[ARBEITSANWEISUNG 1] Prüfe anhand des Textes über Nischni Nowgorod, ob die Aussagen (a) „Die Stadt trug von 1932 bis 1990 den Namen Gorki“, (b) „Im Jahr 1810 hatte die Stadt rund 100.000 Einwohner“ und (c) „Im Juli liegt die Durchschnittstemperatur bei 18,5 °C“ zutreffen. Antworte jeweils mit Ja oder Nein und zitiere die ausschlaggebenden Worte des Textes genau.
[ARBEITSANWEISUNG 2] Gib den Abschnitt des Textes über Nischni Nowgorod wörtlich wieder, der mit den Worten „Inhaltsverzeichnis“ beginnt und mit „mm im Jahr.“ endet.

Nischni Nowgorod (Stadt)

Nischni Nowgorod (russ. Nižnij Novgorod, 1932–90 Gorki, russ. Gorʹkij)

Inhaltsverzeichnis

1 Geographie

Die an der Mündung der Oka in die Wolga gelegene Hauptstadt des Gebiets N. N. wurde in zarischer Zeit auch der „Geldbeutel Russlands“ (karman Rossii) genannt. Das verweist auf ihre überragende wirtschaftliche Bedeutung für Russland. Noch 1810 war die Stadt mit ca. 10.000 Einwohnern relativ klein. Im Verlauf des 19. Jh. wuchs die Einwohnerzahl dann bis auf 95.100 (1897) an. Nach einem kontinuierlichen und starken Wachstum im 20. Jh. (195.300 [1926], 940.748 [1958], 1.344.474 [1978]) erreichte sie 1989 mit 1.442.000 Menschen ihr bisheriges Maximum. 2005 wurden auf einer Fläche von 380 km² 1.283.600 Einwohner gezählt.

N. N. liegt 75–135 m ü. d. M. Die Durchschnittstemperaturen betragen im Januar –11,5 °C und im Juli 18,5 °C. Die Niederschlagsmenge beläuft sich durchschnittlich auf 619 mm im Jahr.

[EXTRAHIERTE INFORMATIONEN]
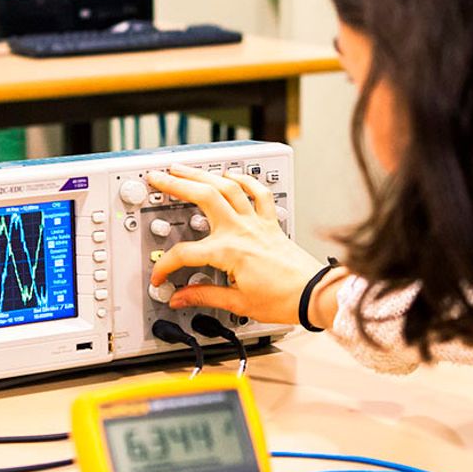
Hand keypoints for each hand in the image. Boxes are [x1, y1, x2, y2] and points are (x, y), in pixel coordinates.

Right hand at [147, 165, 333, 325]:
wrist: (314, 294)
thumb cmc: (283, 299)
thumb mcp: (238, 303)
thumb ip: (204, 296)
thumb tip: (179, 297)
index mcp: (229, 252)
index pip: (185, 254)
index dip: (165, 266)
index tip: (160, 276)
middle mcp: (241, 231)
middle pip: (204, 196)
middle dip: (177, 184)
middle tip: (158, 178)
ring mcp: (256, 223)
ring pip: (227, 187)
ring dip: (204, 174)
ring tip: (184, 168)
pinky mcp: (270, 222)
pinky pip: (258, 192)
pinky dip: (245, 180)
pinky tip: (231, 174)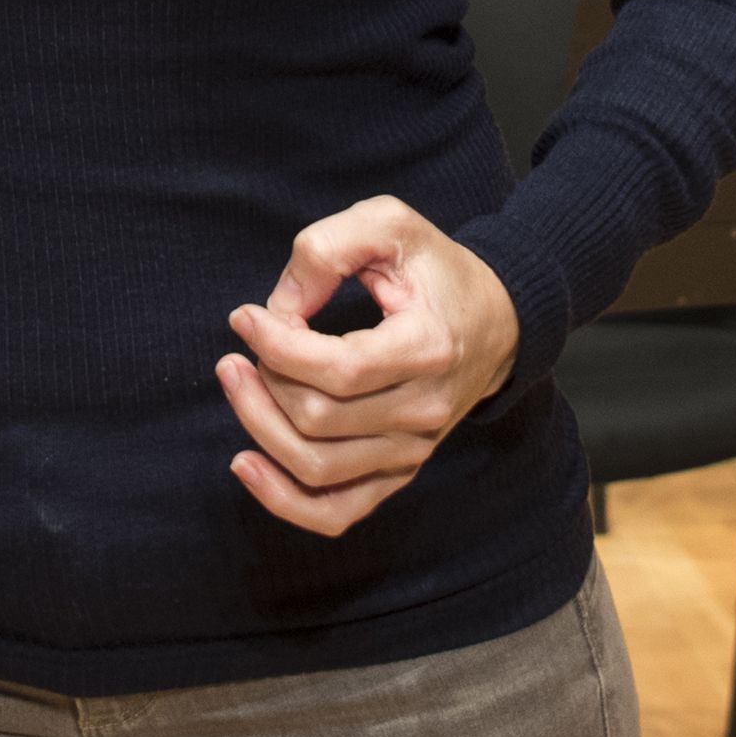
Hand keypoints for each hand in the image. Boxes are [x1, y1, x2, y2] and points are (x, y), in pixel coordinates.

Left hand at [217, 196, 521, 536]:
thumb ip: (327, 248)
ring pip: (315, 466)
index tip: (244, 316)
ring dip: (259, 427)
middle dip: (261, 382)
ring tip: (237, 382)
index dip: (276, 346)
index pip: (338, 370)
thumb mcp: (389, 224)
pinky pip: (335, 512)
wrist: (497, 322)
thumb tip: (278, 309)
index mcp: (427, 348)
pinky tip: (246, 465)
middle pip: (317, 420)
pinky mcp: (399, 473)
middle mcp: (424, 410)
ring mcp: (413, 450)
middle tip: (241, 347)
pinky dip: (283, 500)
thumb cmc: (436, 270)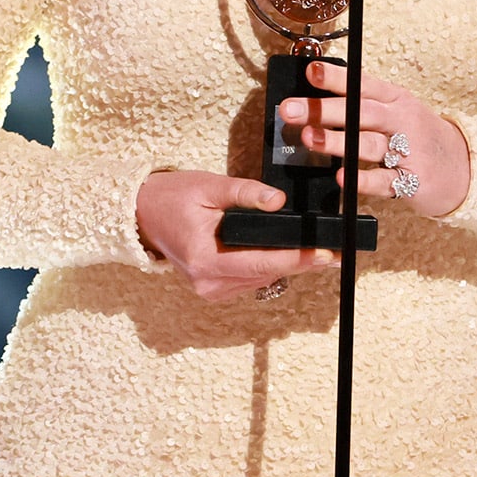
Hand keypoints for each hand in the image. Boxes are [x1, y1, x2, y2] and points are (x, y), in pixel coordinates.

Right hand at [135, 170, 337, 301]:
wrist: (142, 213)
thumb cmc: (172, 197)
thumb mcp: (209, 186)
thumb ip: (245, 192)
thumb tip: (278, 201)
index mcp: (205, 259)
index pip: (262, 263)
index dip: (297, 259)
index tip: (326, 255)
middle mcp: (207, 282)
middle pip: (266, 275)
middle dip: (300, 263)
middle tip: (334, 252)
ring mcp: (209, 289)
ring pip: (261, 280)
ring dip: (286, 266)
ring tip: (314, 250)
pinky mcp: (213, 288)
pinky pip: (249, 280)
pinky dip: (267, 267)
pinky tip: (284, 253)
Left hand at [280, 62, 469, 217]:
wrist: (465, 168)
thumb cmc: (419, 137)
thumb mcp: (398, 111)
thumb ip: (363, 106)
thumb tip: (314, 100)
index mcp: (395, 99)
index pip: (362, 84)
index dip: (336, 78)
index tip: (310, 71)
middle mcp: (402, 120)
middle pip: (361, 111)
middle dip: (324, 110)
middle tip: (291, 110)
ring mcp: (409, 151)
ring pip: (369, 143)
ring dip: (337, 141)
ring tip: (309, 138)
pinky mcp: (413, 181)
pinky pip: (384, 182)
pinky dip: (362, 180)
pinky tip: (342, 178)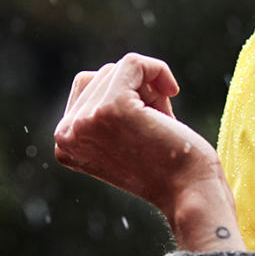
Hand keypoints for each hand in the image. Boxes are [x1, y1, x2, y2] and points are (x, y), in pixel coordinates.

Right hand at [54, 53, 244, 250]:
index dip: (124, 99)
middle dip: (136, 93)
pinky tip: (172, 90)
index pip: (86, 89)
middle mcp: (66, 134)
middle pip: (100, 76)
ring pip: (117, 69)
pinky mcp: (112, 108)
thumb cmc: (168, 164)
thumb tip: (113, 69)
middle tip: (156, 128)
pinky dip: (158, 70)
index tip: (144, 130)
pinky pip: (134, 63)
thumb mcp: (124, 135)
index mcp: (64, 143)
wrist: (190, 192)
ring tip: (160, 124)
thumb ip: (106, 107)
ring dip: (148, 89)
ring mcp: (85, 121)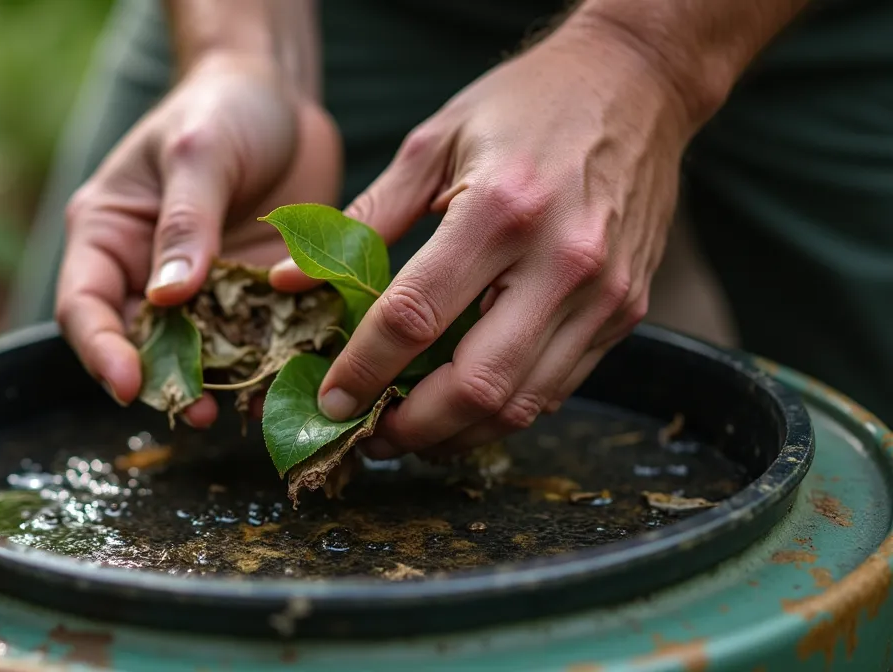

[AUSGABE 1]
(a) Ja: „1932–90 Gorki“
(b) Nein: „Noch 1810 war die Stadt mit ca. 10.000 Einwohnern relativ klein.“
(c) Ja: „im Juli 18,5 °C“

[AUSGABE 2]
Inhaltsverzeichnis

1 Geographie

Die an der Mündung der Oka in die Wolga gelegene Hauptstadt des Gebiets N. N. wurde in zarischer Zeit auch der „Geldbeutel Russlands“ (karman Rossii) genannt. Das verweist auf ihre überragende wirtschaftliche Bedeutung für Russland. Noch 1810 war die Stadt mit ca. 10.000 Einwohnern relativ klein. Im Verlauf des 19. Jh. wuchs die Einwohnerzahl dann bis auf 95.100 (1897) an. Nach einem kontinuierlichen und starken Wachstum im 20. Jh. (195.300 [1926], 940.748 [1958], 1.344.474 [1978]) erreichte sie 1989 mit 1.442.000 Menschen ihr bisheriges Maximum. 2005 wurden auf einer Fläche von 380 km² 1.283.600 Einwohner gezählt.

N. N. liegt 75–135 m ü. d. M. Die Durchschnittstemperaturen betragen im Januar –11,5 °C und im Juli 18,5 °C. Die Niederschlagsmenge beläuft sich durchschnittlich auf 619 mm im Jahr.